§ About this task
Given the material below, repeat exactly the lines from the one containing "plural, capitalization and/or" through the final line, and nothing else.

§ The data
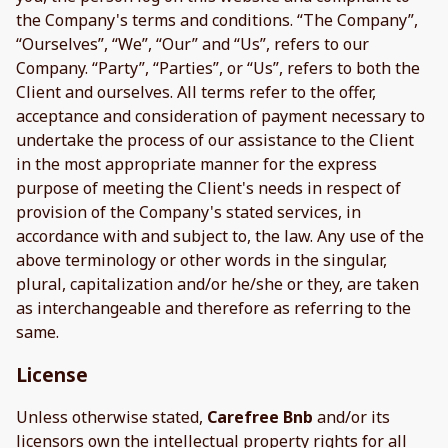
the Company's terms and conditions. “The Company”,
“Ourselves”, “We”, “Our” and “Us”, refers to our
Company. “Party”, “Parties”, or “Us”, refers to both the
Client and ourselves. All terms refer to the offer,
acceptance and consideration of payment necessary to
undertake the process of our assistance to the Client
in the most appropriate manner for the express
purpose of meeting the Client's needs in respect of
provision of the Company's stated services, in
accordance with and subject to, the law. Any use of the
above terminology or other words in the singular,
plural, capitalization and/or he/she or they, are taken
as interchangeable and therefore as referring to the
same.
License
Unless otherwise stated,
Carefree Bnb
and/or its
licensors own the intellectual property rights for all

§ Task solution
plural, capitalization and/or he/she or they, are taken
as interchangeable and therefore as referring to the
same.
License
Unless otherwise stated,
Carefree Bnb
and/or its
licensors own the intellectual property rights for all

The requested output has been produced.